Subject: Providence Row Charity
His Eminence Cardinal Cormac Murphy-O'Connor, Archbishop of Westminster
Your Eminence
On 25 June I received an email from your Personal Secretary, Sister Damian McGrath, stating: "I am writing to acknowledge receipt of your email concerning Providence Row Charity. The Cardinal is out of the country at the present time but he will see your email on his return next week."
I can confirm that I continue to wash in the street as a result of harassment and intimidation by homeless people in the Dellow Centre of the Sisters of Mercy Providence Row Charity, which I have been doing every weekday morning since 10 April. Only this morning I made a complaint against a homeless woman for verbal abuse after she shouted at length at my wife and I from the reception desk of the Dellow Centre; this client is known to Mr Mohammed Choudhury, a member of staff of the Providence Row Charity, to whom I made the complaint. (I understand from Mr Choudhury that such a breach of the Anti-Social Behaviour Act 2003, while we were attending to our laundry in silence, was rightly ignored by the both of us and reported to him by me.)
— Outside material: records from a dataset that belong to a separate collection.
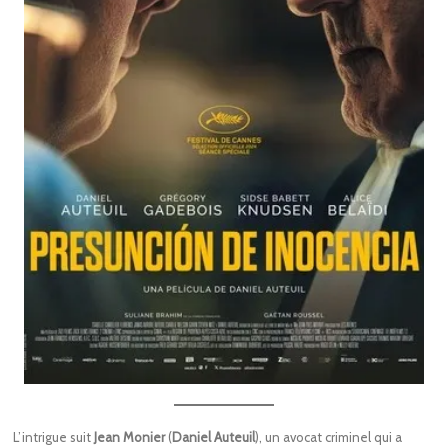
L’intrigue suit
Jean Monier
(
Daniel Auteuil
), un avocat criminel qui a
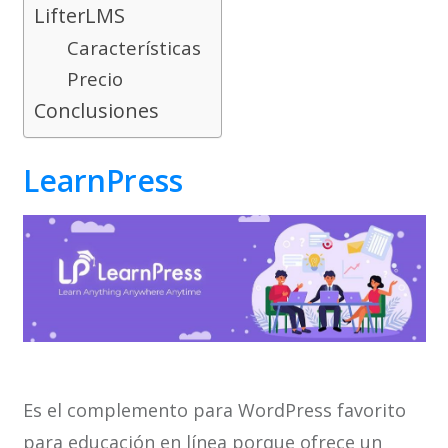
LifterLMS
Características
Precio
Conclusiones
LearnPress
Es el complemento para WordPress favorito
para educación en línea porque ofrece un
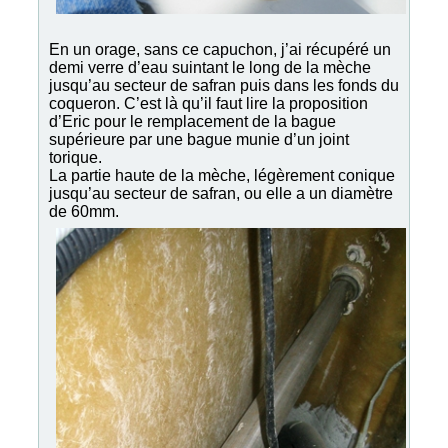
En un orage, sans ce capuchon, j’ai récupéré un
demi verre d’eau suintant le long de la mèche
jusqu’au secteur de safran puis dans les fonds du
coqueron. C’est là qu’il faut lire la proposition
d’Eric pour le remplacement de la bague
supérieure par une bague munie d’un joint
torique.
La partie haute de la mèche, légèrement conique
jusqu’au secteur de safran, ou elle a un diamètre
de 60mm.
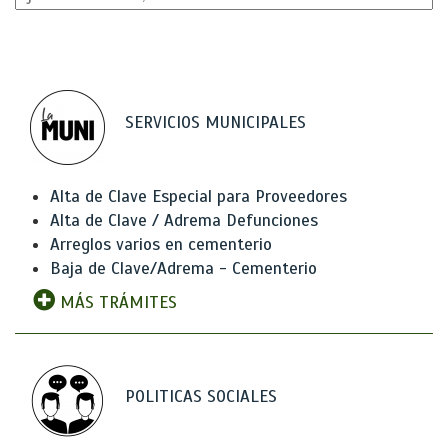
SERVICIOS MUNICIPALES
Alta de Clave Especial para Proveedores
Alta de Clave / Adrema Defunciones
Arreglos varios en cementerio
Baja de Clave/Adrema - Cementerio
MÁS TRÁMITES
POLITICAS SOCIALES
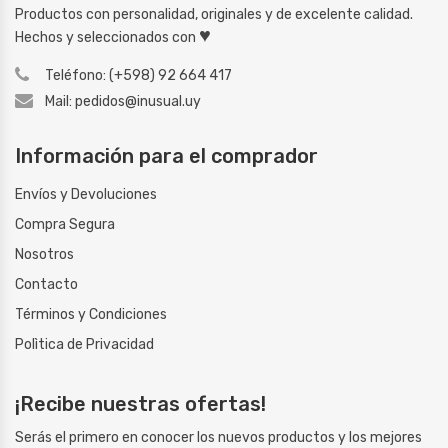
Productos con personalidad, originales y de excelente calidad.
♥
Hechos y seleccionados con
Teléfono: (+598) 92 664 417
Mail: pedidos@inusual.uy
Información para el comprador
Envíos y Devoluciones
Compra Segura
Nosotros
Contacto
Términos y Condiciones
Polìtica de Privacidad
¡Recibe nuestras ofertas!
Serás el primero en conocer los nuevos productos y los mejores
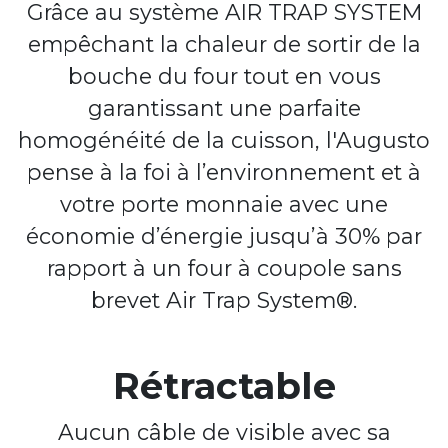
Grâce au système AIR TRAP SYSTEM
empêchant la chaleur de sortir de la
bouche du four tout en vous
garantissant une parfaite
homogénéité de la cuisson, l'Augusto
pense à la foi à l’environnement et à
votre porte monnaie avec une
économie d’énergie jusqu’à 30% par
rapport à un four à coupole sans
brevet Air Trap System®.
Rétractable
Aucun câble de visible avec sa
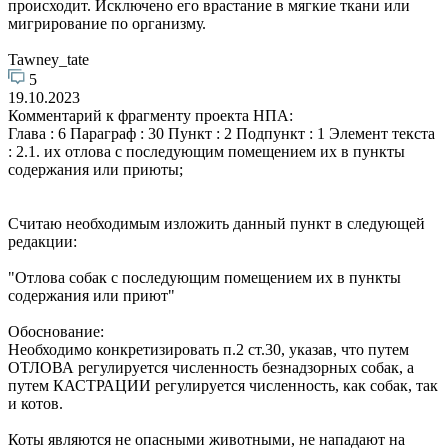
происходит. Исключено его врастание в мягкие ткани или
мигрирование по организму.
Tawney_tate
5
19.10.2023
Комментарий к фрагменту проекта НПА:
Глава : 6 Параграф : 30 Пункт : 2 Подпункт : 1 Элемент текста
: 2.1. их отлова с последующим помещением их в пункты
содержания или приюты;
Считаю необходимым изложить данный пункт в следующей
редакции:
"Отлова собак с последующим помещением их в пункты
содержания или приют"
Обоснование:
Необходимо конкретизировать п.2 ст.30, указав, что путем
ОТЛОВА регулируется численность безнадзорных собак, а
путем КАСТРАЦИИ регулируется численность, как собак, так
и котов.
Коты являются не опасными животными, не нападают на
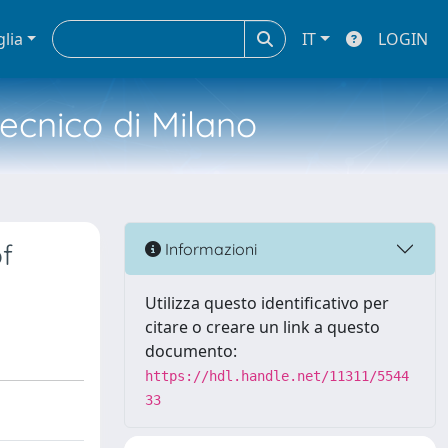
glia
IT
LOGIN
tecnico di Milano
f
Informazioni
Utilizza questo identificativo per
citare o creare un link a questo
documento:
https://hdl.handle.net/11311/5544
33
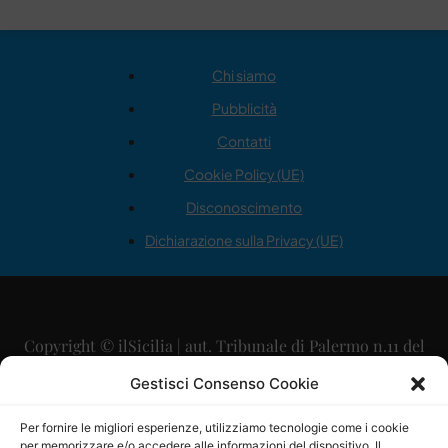
Chi siamo
Pubblicità
Contatti
Cookie Policy (UE)
Disconoscimento
Dichiarazione sulla Privacy (UE)
Copyright © ilSicilia | aut. Tribunale di Palermo n.11 del
29/09/2015
Gestisci Consenso Cookie
Editore: Mercurio Comunicazione Soc. Coop. A.R.L.
Per fornire le migliori esperienze, utilizziamo tecnologie come i cookie
per memorizzare e/o accedere alle informazioni del dispositivo. Il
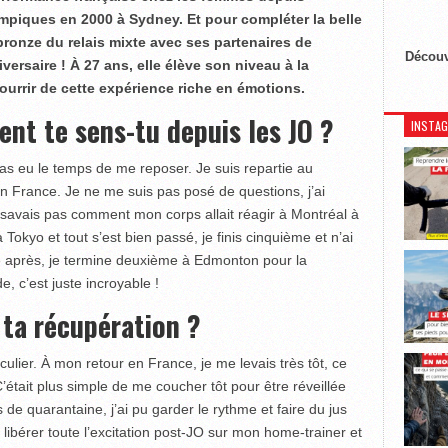
ympiques en 2000 à Sydney. Et pour compléter la belle
 bronze du relais mixte avec ses partenaires de
Découv
versaire ! À 27 ans, elle élève son niveau à la
ourrir de cette expérience riche en émotions.
nt te sens-tu depuis les JO ?
INSTA
as eu le temps de me reposer. Je suis repartie au
 France. Je ne me suis pas posé de questions, j’ai
savais pas comment mon corps allait réagir à Montréal à
 Tokyo et tout s’est bien passé, je finis cinquième et n’ai
 après, je termine deuxième à Edmonton pour la
 c’est juste incroyable !
ta récupération ?
ticulier. À mon retour en France, je me levais très tôt, ce
C’était plus simple de me coucher tôt pour être réveillée
de quarantaine, j’ai pu garder le rythme et faire du jus
 libérer toute l’excitation post-JO sur mon home-trainer et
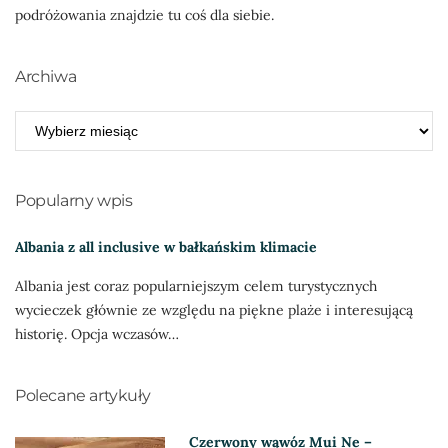
podróżowania znajdzie tu coś dla siebie.
Archiwa
ARCHIWA
Popularny wpis
Albania z all inclusive w bałkańskim klimacie
Albania jest coraz popularniejszym celem turystycznych
wycieczek głównie ze względu na piękne plaże i interesującą
historię. Opcja wczasów…
Polecane artykuły
Czerwony wąwóz Mui Ne –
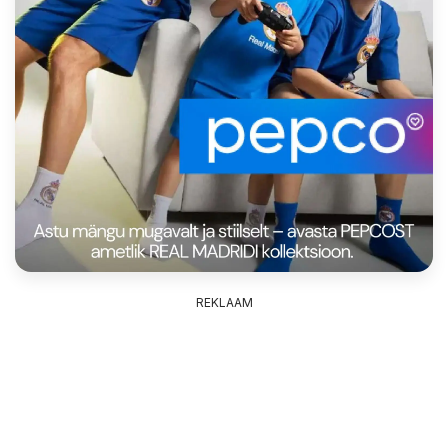
REKLAAM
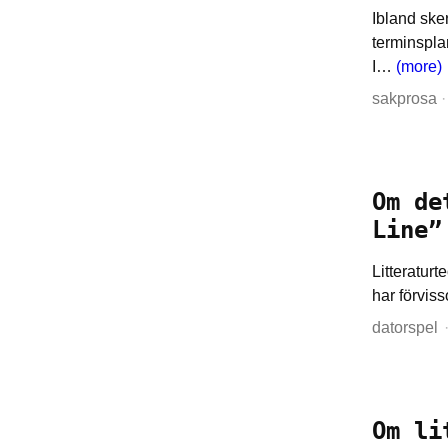
Ibland ske
terminspla
I…
(more)
sakprosa
·
Om de
Line”
Litteraturt
har förviss
datorspel
Om li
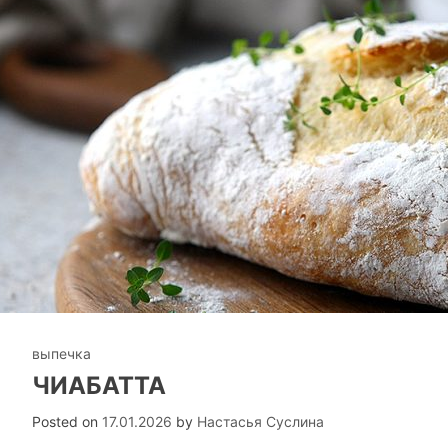
выпечка
ЧИАБАТТА
Posted on
17.01.2026
by
Настасья Суслина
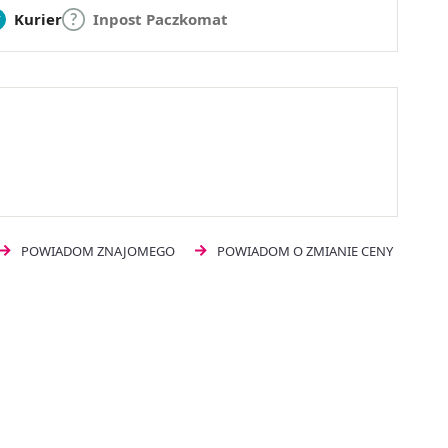
Kurier
Inpost Paczkomat
POWIADOM ZNAJOMEGO
POWIADOM O ZMIANIE CENY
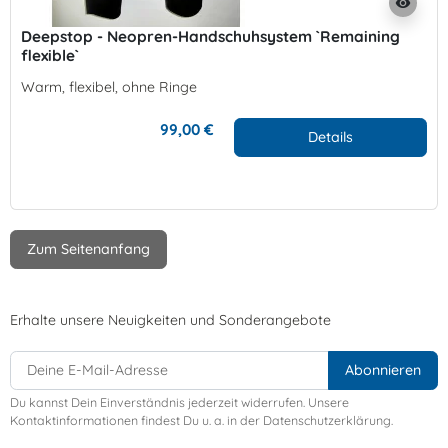
visibility
Deepstop - Neopren-Handschuhsystem `Remaining
flexible`
Warm, flexibel, ohne Ringe
99,00 €
Details
Zum Seitenanfang
Erhalte unsere Neuigkeiten und Sonderangebote
Du kannst Dein Einverständnis jederzeit widerrufen. Unsere
Kontaktinformationen findest Du u. a. in der Datenschutzerklärung.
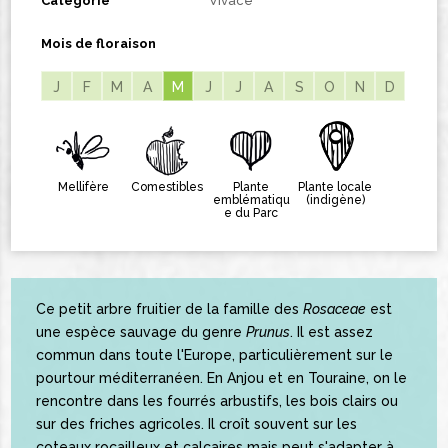
Catégorie
Vivace
Mois de floraison
J
F
M
A
M
M
J
J
A
S
O
N
D
Mellifère
Comestibles
Plante
Plante locale
emblématiqu
(indigène)
e du Parc
Ce petit arbre fruitier de la famille des
Rosaceae
est
une espèce sauvage du genre
Prunus
. Il est assez
commun dans toute l'Europe, particulièrement sur le
pourtour méditerranéen. En Anjou et en Touraine, on le
rencontre dans les fourrés arbustifs, les bois clairs ou
sur des friches agricoles. Il croît souvent sur les
coteaux rocailleux et calcaires mais peut s'adapter à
As I stated in my initial email letter to you of 21 April, my wife and I are especially concerned that we could be barred from the Dellow Centre ("the centre") through no fault of our own – the breakfast provided by the centre is the only food available to my wife for the entire day; whilst I walk a two-hour round trip every weekday to the Manna Centre (whose building is provided rent-free by the Catholic Archdiocese of Southwark) to avail of the free lunch provided to homeless people there.
I reconfirm the following: (1) on 28 April, I submitted a written complaint to the Chief Executive of the Providence Row Charity, Ms Jo Ansell, against a homeless man for verbal abuse in the canteen of the centre; (2) on 16 May, I reported a homeless man to the Metropolitan Police for racially aggravated harassment in the centre's men's toilets (crime reference no. 4212667/08); (3) on 18 June, I was robbed in the canteen of the centre of all my and my wife's money and documents (crime reference no. 4215697/08); (4) on 24 June, I was informed in Bow Street police station that the case with respect to the robbery of all our money and documents had been "struck out" due to the police being unable to obtain any CCTV footage whatsoever from the centre; and (5) on 30 June, I submitted a written complaint to Ms Ansell against a homeless woman for verbal abuse in the canteen of the centre.
I should again point out that my wife and I were barred from the Methodist Church Whitechapel Mission on 18 June 2007 by the minister's wife due to concerns about our safety following an unprovoked assault on my wife by a homeless woman in the canteen of the premises (crime reference no. 4217341/07). Despite that the Mission website states that homeless people are not "barred or excluded" and that I wrote by registered post to the minister himself and to the head of the Methodist Church in the UK, Rev Graham Carter, neither my wife nor I were readmitted.
Please would you acknowledge receipt.